# Nikon Coolpix AW110 Lighting?



## Meldina (Dec 27, 2013)

Hello everyone! First time poster, recommended from my boyfriend who always turns to the helpful members of techsupportforum.com for answers.

I own a Nikon Coolpix Aw110, FORMERLY a DSLR Owner (rest in pieces) since I love photography and wanted a small, but practical camera instead of going straight for the heavy artillery again i've settled with this lovely little device.

Don't get me wrong, I love it, BUT i do have a question and hope that someone may have an answer!

With DSLR's, it's easy to adjust the lighting to capture what you see, i'm wondering if anyone knows if it's possible to do this with the Aw110? 

I can take decent pictures with it, of course turning off flash for certain scenarios, but what's bothering me is it always seems to add it's OWN lighting to the picture. Is there any way to disable this? It's useful for some scenarios, but other times i'd like to capture the natural lighting without having the 'filler' lighting be put into place. I've checked through the Manual and unless i've missed it, can't find anything that pertains to this specific thing.

Any help is greatly appreciated! Thank you in advance!


----------



## sinclair_tm (Mar 11, 2005)

• [Tasks for this exercise]:
- a) According to the forum thread about the Nikon Coolpix AW110, what kind of camera did the first poster own before?
- b) Retype the part of the forum thread starting at "I can take decent" and ending at "this specific thing.".
- c) Summarize the forum thread about the Nikon Coolpix AW110 in two sentences.

Dataset excerpts:
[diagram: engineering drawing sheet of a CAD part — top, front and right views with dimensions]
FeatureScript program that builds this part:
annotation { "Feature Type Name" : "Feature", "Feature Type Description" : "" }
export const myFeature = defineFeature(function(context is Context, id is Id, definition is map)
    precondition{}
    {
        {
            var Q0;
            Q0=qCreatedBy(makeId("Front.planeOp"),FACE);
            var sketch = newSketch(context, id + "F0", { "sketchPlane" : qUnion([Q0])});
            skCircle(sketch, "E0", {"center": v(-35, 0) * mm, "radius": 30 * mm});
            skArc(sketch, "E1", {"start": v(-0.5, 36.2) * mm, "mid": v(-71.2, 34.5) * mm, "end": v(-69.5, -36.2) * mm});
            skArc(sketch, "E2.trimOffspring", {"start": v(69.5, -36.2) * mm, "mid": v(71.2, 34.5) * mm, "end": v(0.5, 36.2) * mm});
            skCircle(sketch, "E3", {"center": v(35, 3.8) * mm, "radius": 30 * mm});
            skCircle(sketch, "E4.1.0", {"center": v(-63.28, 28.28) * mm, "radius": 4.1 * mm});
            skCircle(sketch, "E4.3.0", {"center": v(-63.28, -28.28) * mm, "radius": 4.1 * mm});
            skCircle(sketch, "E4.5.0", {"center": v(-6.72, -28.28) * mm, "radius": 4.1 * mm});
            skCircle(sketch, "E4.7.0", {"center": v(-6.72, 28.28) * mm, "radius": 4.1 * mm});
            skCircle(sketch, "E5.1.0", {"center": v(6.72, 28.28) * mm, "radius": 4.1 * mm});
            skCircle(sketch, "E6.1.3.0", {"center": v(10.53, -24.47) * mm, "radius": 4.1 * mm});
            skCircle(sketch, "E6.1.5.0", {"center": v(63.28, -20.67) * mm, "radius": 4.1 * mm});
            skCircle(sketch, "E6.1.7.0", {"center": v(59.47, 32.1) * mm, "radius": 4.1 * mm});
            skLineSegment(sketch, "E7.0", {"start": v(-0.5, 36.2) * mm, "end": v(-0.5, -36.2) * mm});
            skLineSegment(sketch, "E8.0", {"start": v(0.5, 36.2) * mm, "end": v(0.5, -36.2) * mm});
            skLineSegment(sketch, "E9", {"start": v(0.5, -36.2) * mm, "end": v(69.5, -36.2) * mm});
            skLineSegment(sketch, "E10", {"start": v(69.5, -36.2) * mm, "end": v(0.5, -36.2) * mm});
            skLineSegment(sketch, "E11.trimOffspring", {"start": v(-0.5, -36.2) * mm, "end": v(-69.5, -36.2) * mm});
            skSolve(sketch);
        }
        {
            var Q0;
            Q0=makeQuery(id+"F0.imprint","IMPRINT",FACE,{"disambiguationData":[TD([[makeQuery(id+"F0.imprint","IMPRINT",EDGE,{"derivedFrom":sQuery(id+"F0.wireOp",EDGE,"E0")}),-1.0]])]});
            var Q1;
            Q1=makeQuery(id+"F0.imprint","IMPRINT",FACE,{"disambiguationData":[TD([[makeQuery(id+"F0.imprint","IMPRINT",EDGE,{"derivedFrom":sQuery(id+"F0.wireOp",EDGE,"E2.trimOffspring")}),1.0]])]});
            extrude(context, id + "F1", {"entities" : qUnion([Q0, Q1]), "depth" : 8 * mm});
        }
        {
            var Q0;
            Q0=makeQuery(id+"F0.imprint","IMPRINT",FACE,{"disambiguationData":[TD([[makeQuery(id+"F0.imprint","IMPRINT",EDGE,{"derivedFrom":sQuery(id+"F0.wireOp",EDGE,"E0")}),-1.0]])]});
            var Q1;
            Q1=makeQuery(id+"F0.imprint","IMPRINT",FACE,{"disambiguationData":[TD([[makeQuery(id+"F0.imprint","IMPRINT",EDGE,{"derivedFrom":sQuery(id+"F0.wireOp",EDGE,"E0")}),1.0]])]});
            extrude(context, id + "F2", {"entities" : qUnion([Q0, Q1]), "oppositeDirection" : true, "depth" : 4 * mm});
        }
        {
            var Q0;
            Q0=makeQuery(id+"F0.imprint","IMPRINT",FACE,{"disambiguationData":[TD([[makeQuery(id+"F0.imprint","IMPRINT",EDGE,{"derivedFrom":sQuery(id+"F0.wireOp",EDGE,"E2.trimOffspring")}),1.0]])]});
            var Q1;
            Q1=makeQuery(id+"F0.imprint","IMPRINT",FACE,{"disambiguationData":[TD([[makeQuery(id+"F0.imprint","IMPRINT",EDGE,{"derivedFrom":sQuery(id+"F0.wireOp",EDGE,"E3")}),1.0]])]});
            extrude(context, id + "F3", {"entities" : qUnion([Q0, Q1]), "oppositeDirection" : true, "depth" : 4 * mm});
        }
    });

• [Final results]:
- a) A DSLR.

- b)
I can take decent pictures with it, of course turning off flash for certain scenarios, but what's bothering me is it always seems to add it's OWN lighting to the picture. Is there any way to disable this? It's useful for some scenarios, but other times i'd like to capture the natural lighting without having the 'filler' lighting be put into place. I've checked through the Manual and unless i've missed it, can't find anything that pertains to this specific thing.

- c) A first-time poster who formerly owned a DSLR now uses a Nikon Coolpix AW110 and asks whether its lighting can be adjusted as it can on a DSLR. Even with the flash turned off, the camera seems to add its own filler lighting, and since the manual appears to say nothing on the matter, the poster asks whether this can be disabled to capture natural lighting.